La routine assourdissante fait partie de la réponse, tout comme la relative simplicité de l’œuvre pour un orchestre, qui pourrait être perçue comme une lacune à une époque qui accorde de plus en plus d’importance à la complexité et à la virtuosité musicales. Mais ni la routine ni la droiture n’ont nui aux autres chevaux de guerre.
A-t-il perdu lorsque ses champions ont quitté la scène? Cela aurait pu être le cas à Boston. Charles Munch, franckien fougueux, emmena avec lui la francophilie du Boston Symphony lors de son départ en 1962 ; Le déclin de Franck là-bas correspond à l’essor du Concerto pour orchestre de Bartok, une commande de Boston que ses chefs d’orchestre plus récents ont vanté comme la marque de fabrique que Franck avait été. Mais le Franck n’avait pas vraiment semblé dépendre d’un petit cercle de défenseurs, et aucun ouvrage ne l’a remplacé partout.
Une autre suggestion commune est que la spiritualité de Franck — le critique Olin Downes a décrit le mouvement lent processionnel, avec son solo de cor anglais, comme « une méditation religieuse comme aucune autre en musique » — est devenue moins pertinente à une époque plus laïque, celle où le les inquiétudes terrestres de Mahler et de Chostakovitch semblaient plus appropriées. Mais cela n’a pas nui à Bruckner.
Une autre pensée pourrait être qu’à mesure que le canon changeait autour de lui, le Franck semblait avoir moins à dire contextuellement. Franck a eu ses imitateurs, certes, mais sa symphonie était un peu dans l’impasse. Il est révélateur que Pierre Boulez, au New York Philharmonic de 1971 à 1977, en fut le premier directeur musical depuis Mahler à ne pas interpréter l’œuvre.

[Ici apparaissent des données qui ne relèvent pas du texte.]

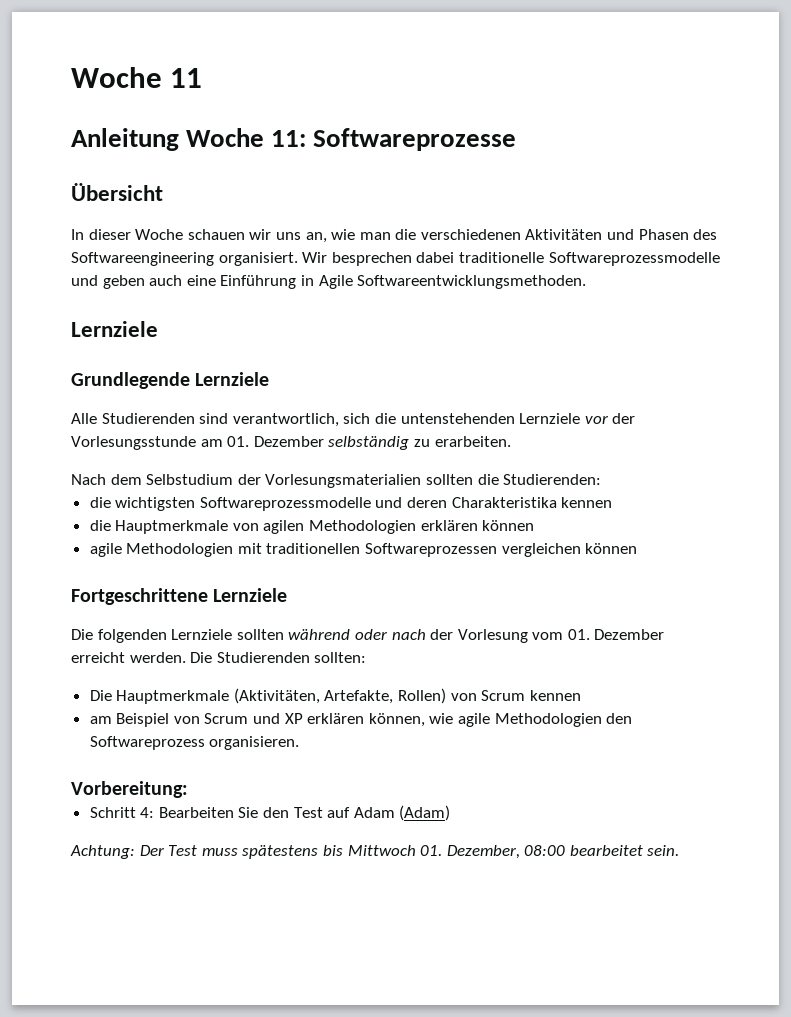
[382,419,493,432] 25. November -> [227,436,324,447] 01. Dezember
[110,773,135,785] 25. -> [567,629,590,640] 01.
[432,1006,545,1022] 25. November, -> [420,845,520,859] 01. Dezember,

Berlioz mis à part, Boulez fit le choix influent de commencer son répertoire français avec Debussy — qui étudia brièvement avec Franck mais s’éloigna de l’influence de son professeur, grognant en 1913 que Franck « n’avait pas conscience de l’ennui » — et Ravel, qui entendit dans la symphonie « des harmonies audacieuses d’une richesse particulière, mais une pauvreté de forme dévastatrice.
Et si la musique plus récente de Sibelius et Stravinsky a mis le Franck de côté – bien qu’il ne s’agisse pas d’une toute nouvelle musique, que les orchestres américains ont moins jouée au fil du temps – le passé a également riposté. Le Boston Symphony a interprété Dvorak trois fois plus souvent dans la seconde moitié de son histoire que dans la première, selon l’orchestre ; La fortune de Mozart a augmenté de manière presque aussi spectaculaire.
De tels faits traduisent le conservatisme durable d’une grande partie du monde de l’orchestre, et ils rendent difficile d’argumenter trop énergiquement pour que le Franck soit ressuscité. Le juste appel est maintenant de diversifier ce que jouent les ensembles, dans tous les sens du verbe. Inévitablement, certaines œuvres prendront de l’importance dans le processus, et d’autres s’en éloigneront.
Et si c’est la morale du conte, ça va. L’ascension et la chute de la symphonie de Franck montrent que le canon peut changer — que le canon peut être modifié.